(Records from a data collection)
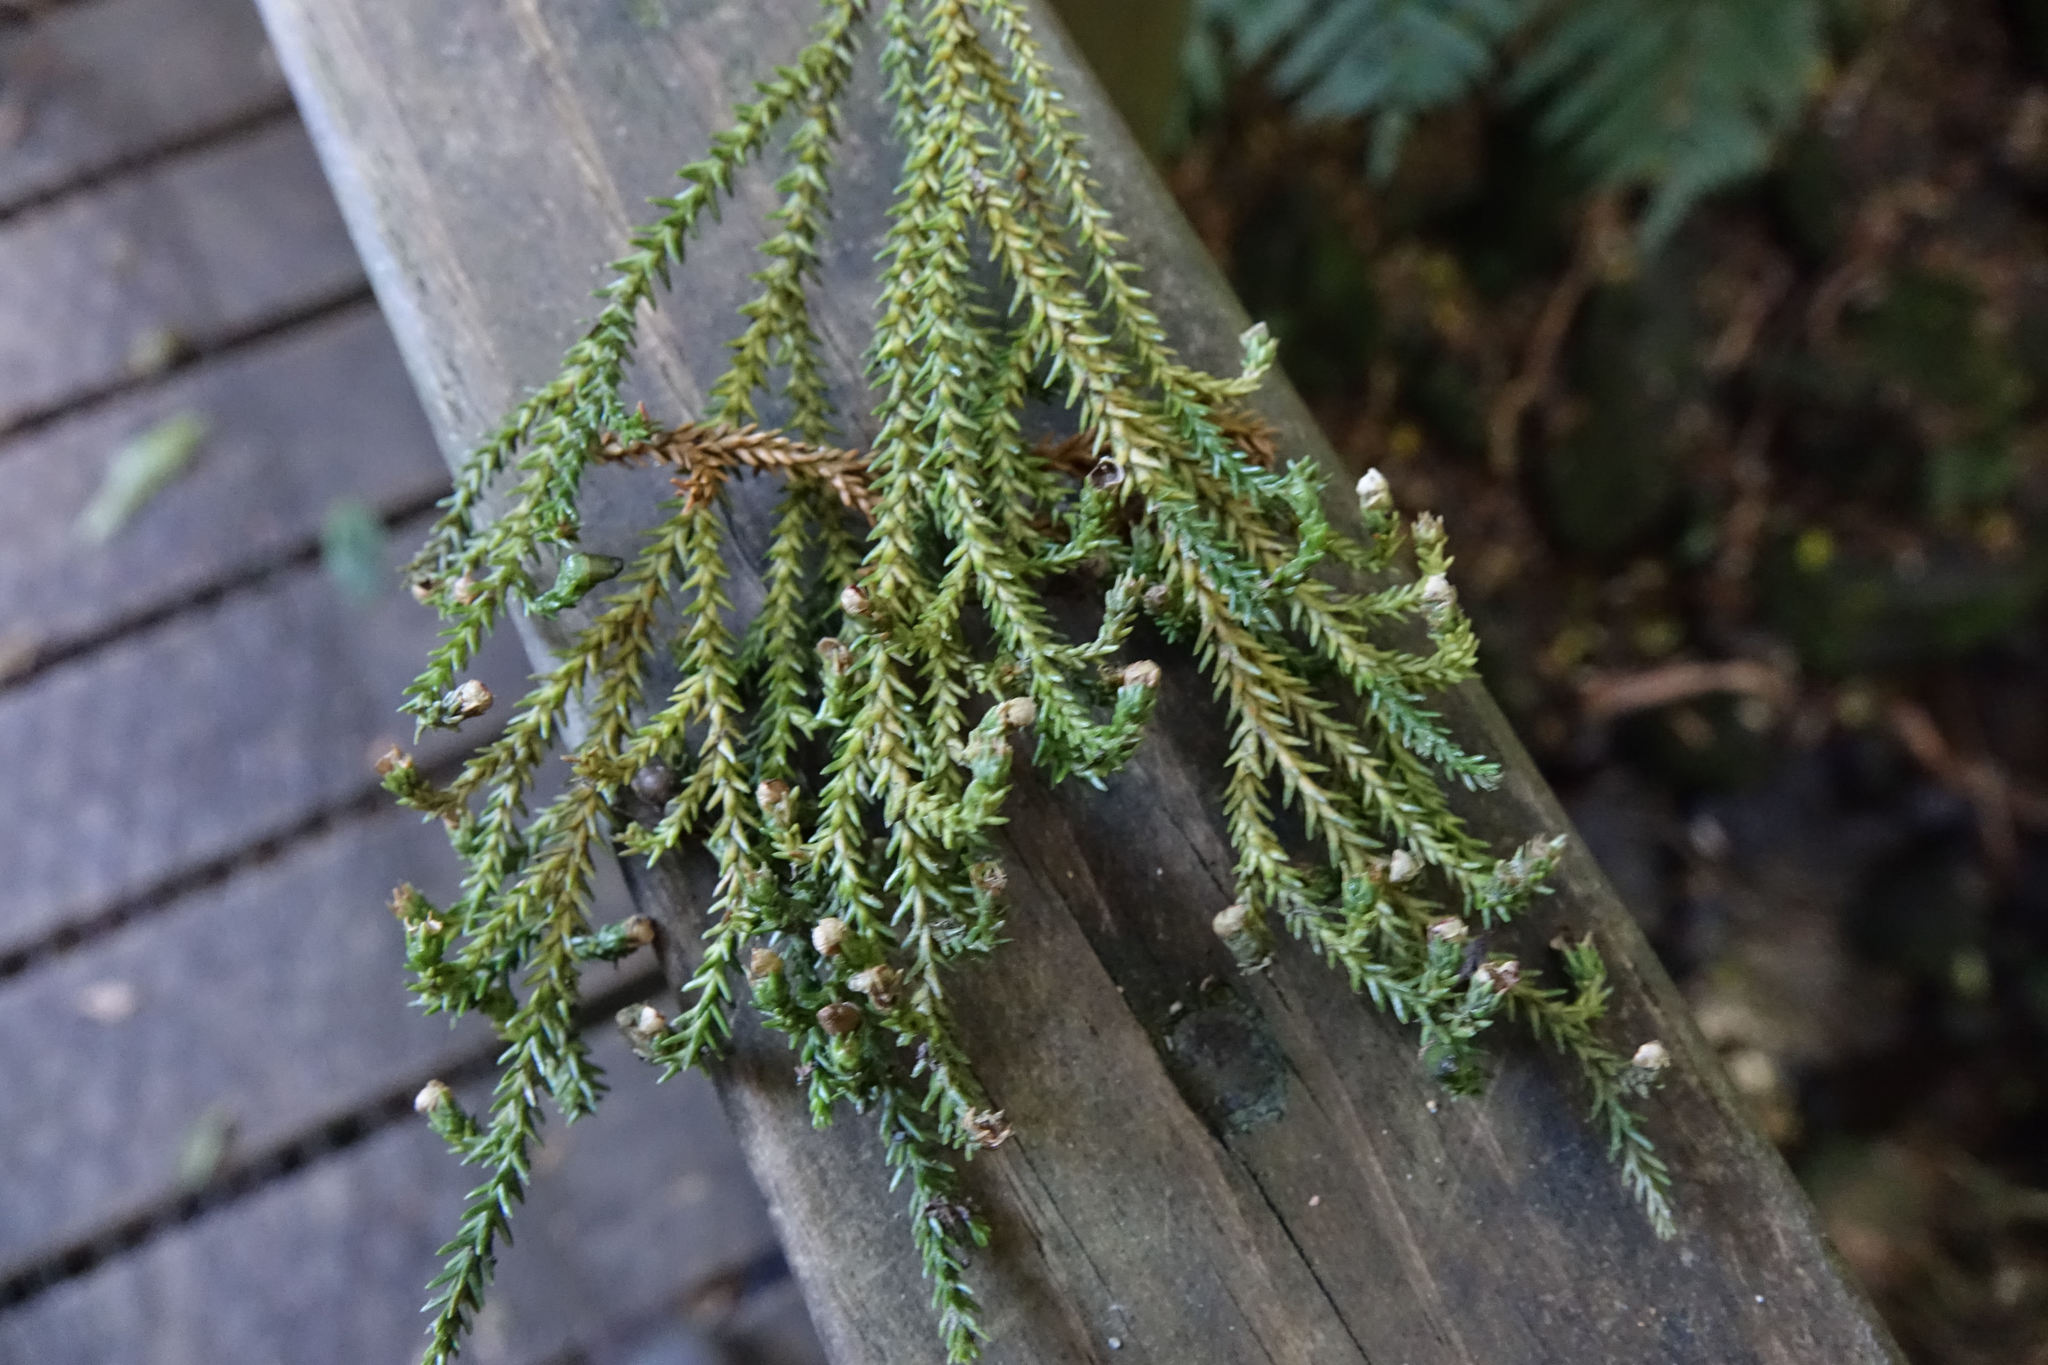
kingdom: Plantae
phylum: Tracheophyta
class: Pinopsida
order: Pinales
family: Podocarpaceae
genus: Dacrydium
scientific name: Dacrydium cupressinum
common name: Red pine
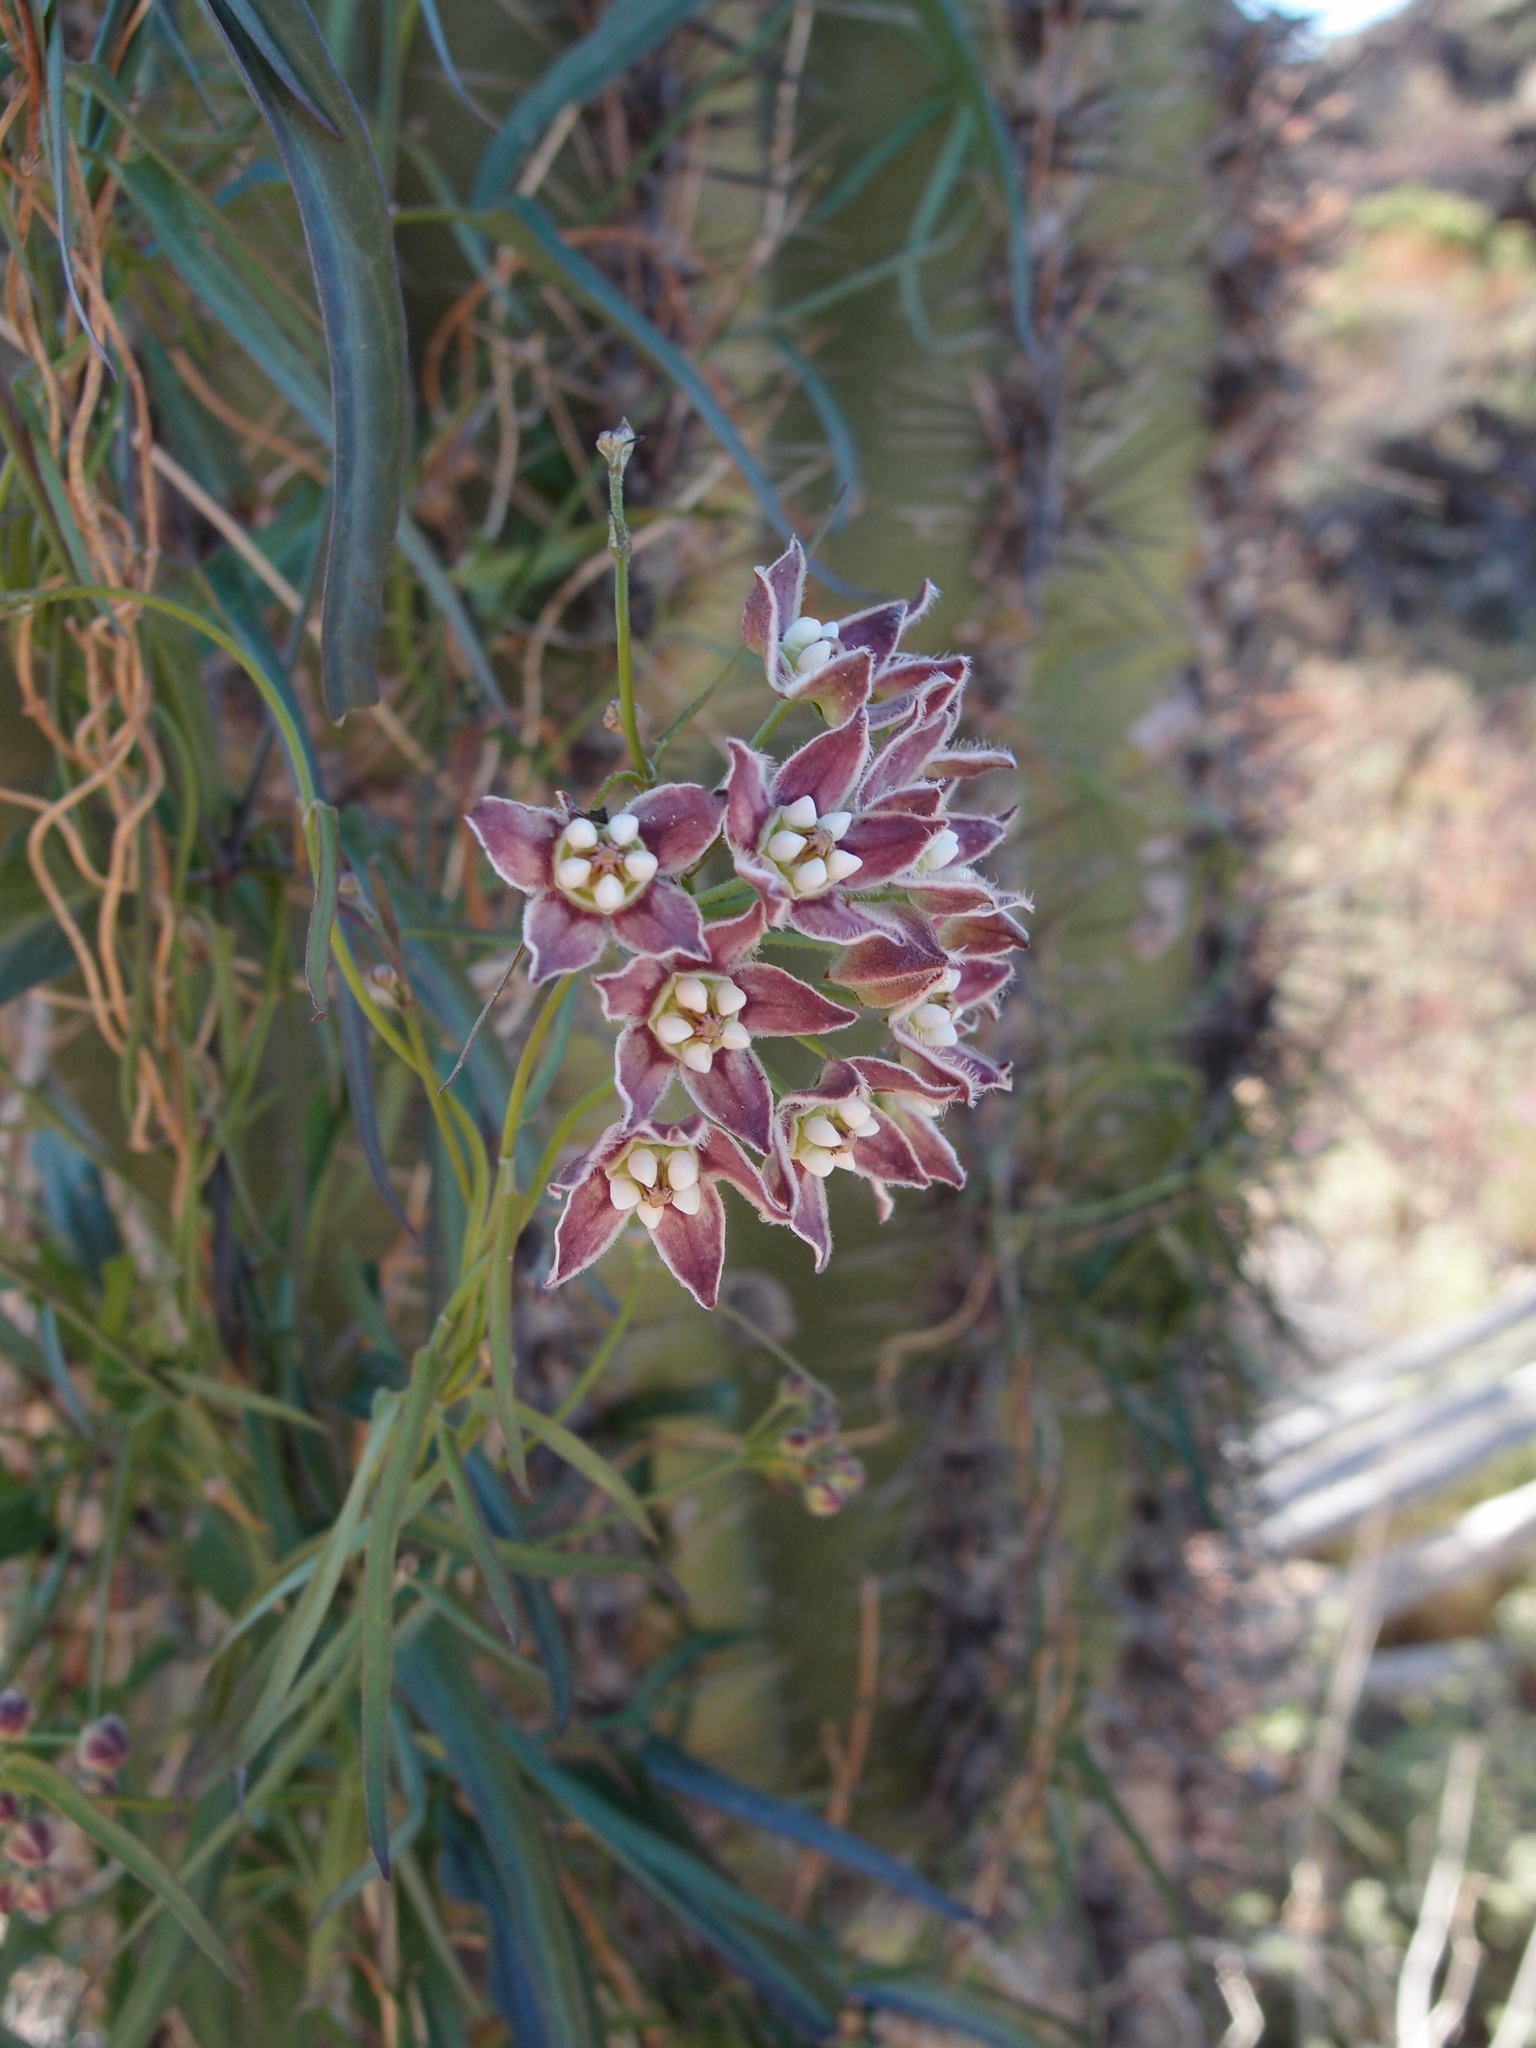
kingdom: Plantae
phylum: Tracheophyta
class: Magnoliopsida
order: Gentianales
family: Apocynaceae
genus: Funastrum
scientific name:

What needs to be done → Edit the whole listing above so that "scientific name" becomes "Latin name" everywhere, with everything else unchanged. Leave the pictures out of your answer.

Exercise answer →
kingdom: Plantae
phylum: Tracheophyta
class: Pinopsida
order: Pinales
family: Podocarpaceae
genus: Dacrydium
Latin name: Dacrydium cupressinum
common name: Red pine
kingdom: Plantae
phylum: Tracheophyta
class: Magnoliopsida
order: Gentianales
family: Apocynaceae
genus: Funastrum
Latin name:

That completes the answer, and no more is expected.